Set searcher with dataset which is used to database.

In [3]:
searcher = Searcher(dataset)

Explore with image query¶

Set one of dataset as query which you want to find similar dataset.

In [4]:
for i, item in enumerate(dataset):
    if i==50:
        query = item

Use Visualizer to check which query is used.

In [5]:
visualizer = Visualizer(dataset, figsize=(12, 12), alpha=0)
fig = visualizer.vis_one_sample(query.id, "val2017")
fig.show()
In [6]:
topk_list = searcher.search_topk(query, topk=15)
In [7]:
subset_list = []
id_list =[]
for result in topk_list:
    subset_list.append(result.subset)
    id_list.append(result.id)
In [8]:
fig = visualizer.vis_gallery(id_list[:12], subset_list[:12], (None, None))
fig.show()

Explore with text query¶

Set text as query which you want to find similar dataset.
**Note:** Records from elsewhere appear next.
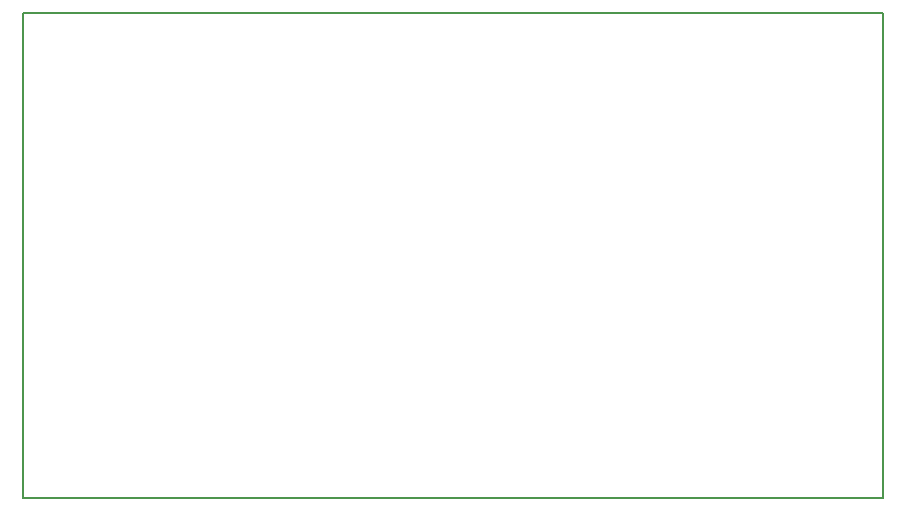
<source format=gbr>
%TF.GenerationSoftware,KiCad,Pcbnew,9.0.4*%
%TF.CreationDate,2025-11-14T19:48:19-06:00*%
%TF.ProjectId,instrument_amplifier,696e7374-7275-46d6-956e-745f616d706c,rev?*%
%TF.SameCoordinates,Original*%
%TF.FileFunction,Profile,NP*%
%FSLAX46Y46*%
G04 Gerber Fmt 4.6, Leading zero omitted, Abs format (unit mm)*
G04 Created by KiCad (PCBNEW 9.0.4) date 2025-11-14 19:48:19*
%MOMM*%
%LPD*%
G01*
G04 APERTURE LIST*
%TA.AperFunction,Profile*%
%ADD10C,0.200000*%
%TD*%
G04 APERTURE END LIST*
D10*
X51030000Y-39960000D02*
X123890000Y-39960000D01*
X123890000Y-80960000D01*
X51030000Y-80960000D01*
X51030000Y-39960000D01*
M02*

</source>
You can set it as a sentence or a word.

In [9]:
topk_list = searcher.search_topk('elephant', topk=15)
In [10]:
subset_list = []
id_list =[]
for result in topk_list:
    subset_list.append(result.subset)
    id_list.append(result.id)
In [11]:
fig = visualizer.vis_gallery(id_list[:12], subset_list[:12], (None, None))
fig.show()